(Text data extracted from pages)
[Start of section]

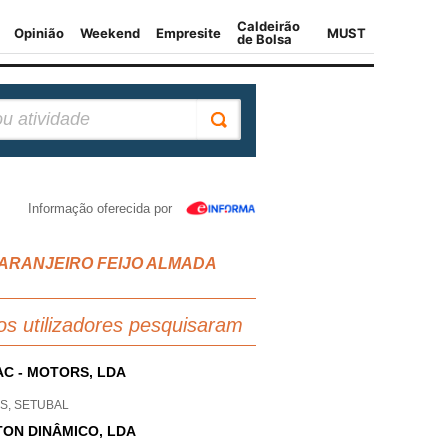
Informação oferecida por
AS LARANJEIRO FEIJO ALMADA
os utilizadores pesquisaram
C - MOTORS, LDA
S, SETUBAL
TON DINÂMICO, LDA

[End of section]
[Start of section]

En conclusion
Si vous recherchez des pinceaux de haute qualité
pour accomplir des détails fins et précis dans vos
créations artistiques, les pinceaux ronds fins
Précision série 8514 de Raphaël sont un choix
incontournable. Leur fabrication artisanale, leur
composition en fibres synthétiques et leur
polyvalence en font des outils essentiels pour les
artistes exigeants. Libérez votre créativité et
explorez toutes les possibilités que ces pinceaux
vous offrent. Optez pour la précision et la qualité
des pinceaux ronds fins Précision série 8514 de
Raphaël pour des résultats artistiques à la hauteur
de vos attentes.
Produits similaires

[End of section]

Extract the lines of the items that begin with the line containing "Informação oferecida por" and continue through the line containing "TON DINÂMICO, LDA", and copy them without any change.

• [Reply]:
Informação oferecida por
AS LARANJEIRO FEIJO ALMADA
os utilizadores pesquisaram
C - MOTORS, LDA
S, SETUBAL
TON DINÂMICO, LDA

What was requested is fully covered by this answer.